Intervention de Richard Yung

Réunion du 2 février 2010 à 9h30
Questions orales — Abattage des troupeaux de bovins de moutons et de mouflons sur les îles australes de kerguelen et de saint-paul-et-amsterdam dans le territoire des terres australes et antarctiques françaises

Photo de Richard YungRichard Yung :

Ma question porte sur l’abattage organisé des troupeaux de bovins, de moutons et de mouflons sur les îles australes de Kerguelen et de Saint-Paul-et-Amsterdam dans le territoire des Terres australes et antarctiques françaises, les TAAF. Pour se poser loin d’ici, les problèmes que soulève cet abattage n’en sont pas moins bien réels, y compris pour la métropole et même au-delà.

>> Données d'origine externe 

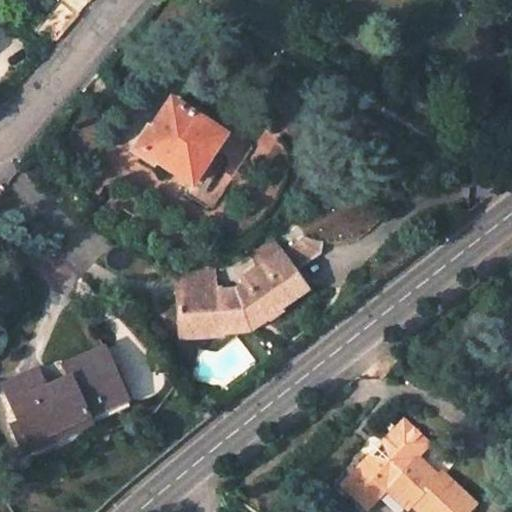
[(228,133),(219,128),(224,119),(193,98),(187,108),(173,99),(141,148),(195,183),(228,133)]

Les TAAF se sont engagées dans un important programme de préservation de la biodiversité. Afin de protéger la reproduction de certains oiseaux, il est actuellement procédé à l’abattage – je ne sais pas dans quelle proportion – des troupeaux de mouflons et de moutons localisés sur deux petites îles de l’archipel des Kerguelen, ainsi que du troupeau de bovins contenu dans un enclos représentant un cinquième de l’île d’Amsterdam. Il semble que ces abattages aient été décidés sans qu’on en ait vraiment envisagé toutes les conséquences.

L’impact environnemental de ces troupeaux est indéniable, mais il est minimisé par leur installation ancienne et sur des portions très réduites des TAAF. En outre, leur élimination n’est pas un gage de retour à un état antérieur des systèmes biologiques insulaires. Des actions concernant les espèces invasives telles que les rats, les souris, les chats, les rennes, entre autres, paraissent bien plus urgentes et devraient être entreprises prioritairement. La destruction définitive de ces troupeaux pourrait, quant à elle, facilement intervenir si les TAAF redevenaient un sanctuaire naturel, comme l’île Saint-Paul, par exemple.

Il importe de signaler que les mouflons, les moutons – de race Bizet, une veille race française à faible effectif – et les bovins – originaires de la Réunion – qui sont présents sur ces îles possèdent un patrimoine génétique et biologique exceptionnel du fait de leur isolement génétique et géographique extrême, depuis plus de cinquante ans pour les mouflons et les moutons, depuis près de cent cinquante ans pour les bovins.

En cas d’épizootie de grande gravité dans le reste du monde, ces animaux pourraient servir en quelque sorte d’étalons… dans tous les sens du terme. (Sourires.) Ils permettraient en effet de repeupler les troupeaux.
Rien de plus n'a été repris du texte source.